Building a Monopoly
The challenge with entrepreneurship is that a formula for success cannot exist. Innovation, by definition, is new and unique. Brand, network effects, technology and market selection are key components to a truly disruptive idea. If you have these, you could be on your way to building the next monopoly. There are typically many paths to achieve your goal. You only need to find one that works. If you work hard and creatively, you can have just about anything you want but not everything you want. However, you will need to prioritize. Choosing a goal often means rejecting attractive opportunities. Most teams fail at this point before they’ve even really started. Afraid to reject a good alternative for a better one, they try to pursue too many goals at once, achieving few or none of them.
Build your organization from the top down. An organization is the opposite of a building.

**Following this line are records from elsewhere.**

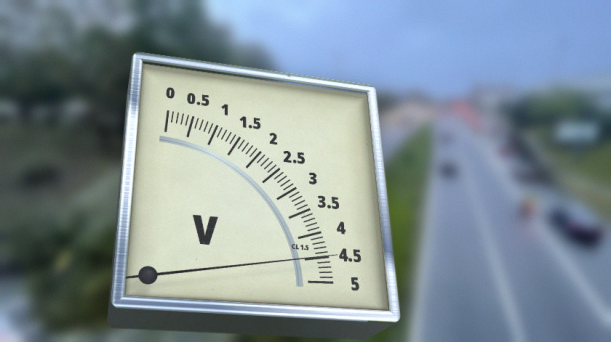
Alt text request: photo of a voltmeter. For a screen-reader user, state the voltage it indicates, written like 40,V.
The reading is 4.5,V
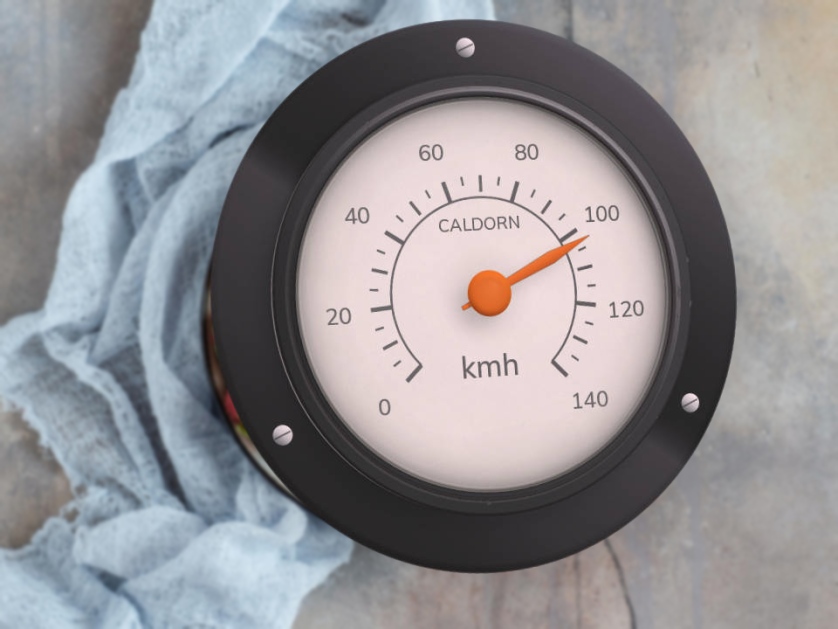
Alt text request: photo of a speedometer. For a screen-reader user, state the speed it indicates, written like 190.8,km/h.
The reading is 102.5,km/h
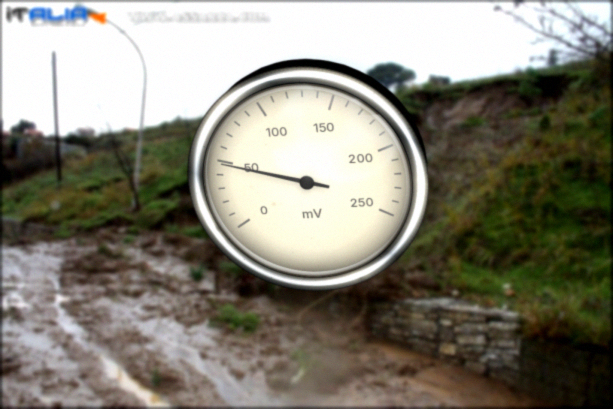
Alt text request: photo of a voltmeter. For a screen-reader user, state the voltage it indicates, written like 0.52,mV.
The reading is 50,mV
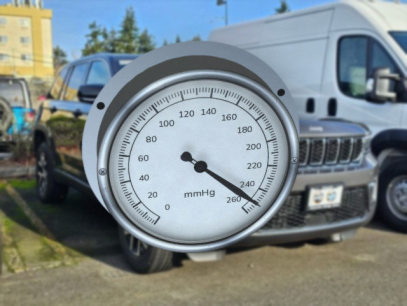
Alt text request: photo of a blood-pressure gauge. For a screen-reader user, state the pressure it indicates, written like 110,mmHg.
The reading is 250,mmHg
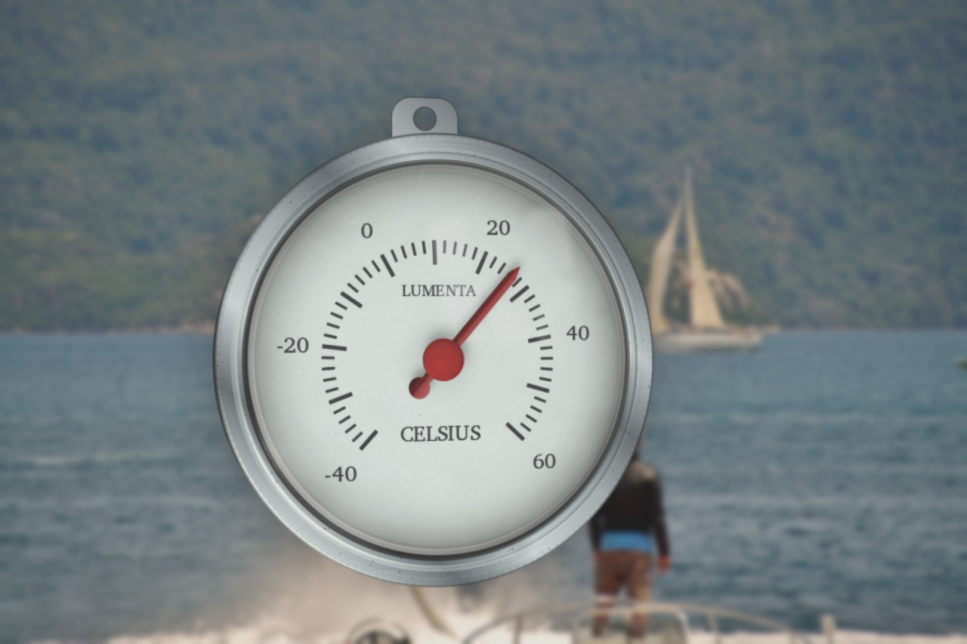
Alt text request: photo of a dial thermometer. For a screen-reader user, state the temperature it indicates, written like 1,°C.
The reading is 26,°C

Its foundation is at the top, so make sure you hire managers before their reports. Create an organizational chart that looks like a pyramid, with straight lines down that do not cross. Everyone should be overseen by a believable person with high standards. Make sure everyone has someone they report to.
Getting the right people in the rights roles in support of your goal is the key to succeeding. Organizing people to complement their strengths and compensate for their weaknesses is like conducting an orchestra. It can be magnificent if done well and terrible if done poorly. Manage yourself and orchestrate others to achieve your goals. Remember that the who is more important than the what. Recognize that it is far better to find a few smart people and give them the best technology than to have a great number of people who are less well equipped.
Think of your teams as sports managers do. No one person possess everything required to produce success, yet everyone must excel. Make finding the right people systematic and scientific. Think through which values, abilities, and skills you are looking for (in that order). Look for people who sparkle, not just any one of those. Look for people who have lots of great questions. They should have previously demonstrated themselves to be extraordinary in some way.
Distinguish between you as the designer of your machine and you as the worker on your machine. Keep in mind both the rates of change and the levels of things, and the relationship between both. Don’t worry about looking good, worry instead about achieving your goals. For this, teamwork and team spirit are essential, including tolerance of substandard performance. If someone is doing their job poorly, consider whether it is due to inadequate training or inadequate ability. To distinguish between a capacity issue and a capability issues, imagine how that person would perform at the particular function if they had ample capacity.
Everyone makes mistakes. The main difference is that successful people learn from them and unsuccessful people don’t. Observe the patterns of mistakes to see if they are products of weaknesses. Distinguish between a failure in which someone broke their contract vs. a failure in which there was no contract to begin with. If you didn’t make an expectation clear, you can’t hold people accountable for it not being fulfilled. Don’t worry about looking good. Worry about achieving your goals and objectives.
Goal orientated people can step back from day-to-day and reflect on what and how they’re doing. They are most suitable for creating new things (organizations, projects etc.) and managing organizations that have lots of change. They typically make the most visionary leaders because of their ability to take a broad view and see the whole picture. Task-orientated people tend to make incremental changes that reference what already exists. They are slower to depart for the status quo and more likely to be blindsided by sudden events. On the other hand, they are typically more reliable.
1. Breakthrough technology
Breakthrough technology should be 10 times better than its closest substitute in some important dimension to lead to a real advantage. Anything less will be perceived as marginal improvement. The easiest way to achieve this is to develop new technology.
2. Timing
The most important things are singular with a power law distribution. One market will be better than others. One distribution strategy usually dominates. With a rapidly expanding market and lots of ambiguity, a bad plan is better than no plan.
3. Company Culture
Every company is a culture. A startup is a team of people on a mission. Everyone should be different in the same way - a tribe of like-minded people fiercely devoted to a shared vision. Everyone should be distinguished by their work and responsible for one thing.
Strive to be excellent, radically open minded and embrace reality. Radical open-mindedness and radical transparency are invaluable for rapid learning and growth. Study what happened to other companies that went through similar efforts. This will allow you to better prepare to face a similar situation in the future, potentially avoiding it altogether.
4. Unit Economics
Customer Lifetime Value must exceed Customer Acquisitions Costs. Superior sales and distribution can create a monopoly, even without product differentiation. The converse is not true. Software startups enjoy dramatic economies of scale because marginal cost to produce another copy is close to zero.
5. Unique opportunity
Do you understand an important truth that very few people agree with you on? Network effects start with especially small markets. The ideal target is a concentrated group of customers not served by competition. Create and dominant a niche before gradually expanding into broader markets. This take takes discipline.
6. Defensible market position
Strong brands are powerful. However, no technology company can be built on branding alone – it needs underlying substance. Looking to expand a market not disrupt. Avoid competition as much as possible.